A few stragglers from the Flag Day celebrations over at Alexandrovsky Park were snooping around the statue. Yet another couple was getting wedding photos taken with Peter on his high horse in the background. Across the Neva River at the old fortress still more tourists were squeezing the bronze index finger of another statue of Peter, the gesture said to bring good luck.

Just past the baby orchids on my  table (H.G.’s and mine), their lavender petals touched by northern sunshine, I could see the glass cabinets glistening with high-priced amber jewellery akin to what was to be found in the St Petersburg palace of Catherine the Great. By contrast, across the square outside, trinket vendors, sporting the usual Russian fur hats, scarves, pens, pins, and ubiquitous matryoshka dolls, were trying to wrench a few roubles from passing tourists. 

Cigarette lighters imprinted with the old Soviet hammer and sickle logo were prominently displayed. It seemed an anachronism now since former president and current prime minister Vladimir Putin inaugurated Flag Day to celebrate the new capitalist Russia.

High up on the St. Isaac’s colonnade, others who clearly had forgotten to observe the day had paid the 170 roubles (about $7) to climb to the top for a peek at the costumed flag wavers far below.

The day’s parade had begun near Cafe Singer across the street from imposing Kazan Cathedral. The largest bookstore in St Petersburg is housed in the unmistakable Singer Sewing Machine Company building on busy Nevsky Prospekt. 

About 50 people mostly dressed and painted in white marched in ragtag fashion behind six young female drummers. Here and there a red, white and blue flag appeared. A beauty queen wore a paper sailing ship on her head painted in those same colours.

Along the old capital’s most famous street they went with traffic cops clearing the way as two clowns on giant tricycles added to the merriment. It was more like a small-town homecoming than a parade to celebrate the Russian Federation, arguably still the second most powerful country in the world even with all its problems. 

At the historic Admiralty spire a few blocks away from the Winter Palace, the one the revolutionaries stormed in 1917, baton twirlers joined the drum majorettes.
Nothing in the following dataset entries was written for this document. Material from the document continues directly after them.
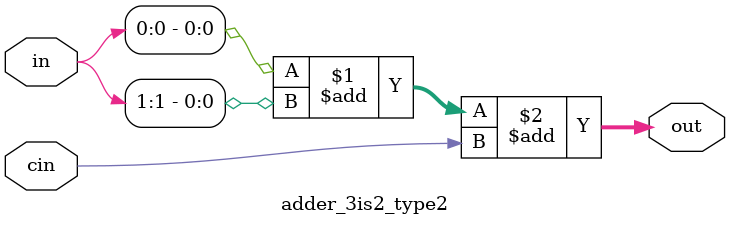
<source format=v>
module adder_3is2_type2 (
input [1:0] in,
input cin,
output [1:0] out);
assign out[1:0] = in[0] + in[1] + cin;
endmodule


</source>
Art has, of course, replaced revolution in the palace. As part of L’Hermitage it is stormed daily by tourists paying 400 roubles (about $20) to gawk at some of the world’s great treasures now housed therein.

In the Astoria lobby, next to a painting of St. Petersburg’s most famous landmark, the Church of Spilled Blood, a fresh copy of the English-language St. Petersburg Times reminded readers of Flag Day. An article inside claimed that the Soviet Red Army, not the atomic bomb, ended the Second World War and Prime Minister Putin warned that bread prices were too high.

Back in the park, Flag Day celebrants heard an opera singer’s booming voice sing of Russia’s proud past, they heard booming cannon fire that sprayed red, white and blue confetti among them, and they watched in awe as ballerinas, perhaps from the famed Kirov or Bolshoi ballet companies, wrapped themselves in the colours of their country.

I finished my tea and chocolate-drenched crepe and reminded myself to reread some of St. Petersburg poet Alexander Blok’s lyrical love poems or perhaps The Twelve, his response to 1917. But for now on this Flag Day it was time to say farewell to H.G. and resume the chase after Raskolnikov in this storied place of towering literary figures and revolutionaries.  

Ron Verzuh visited Russia in August 2010.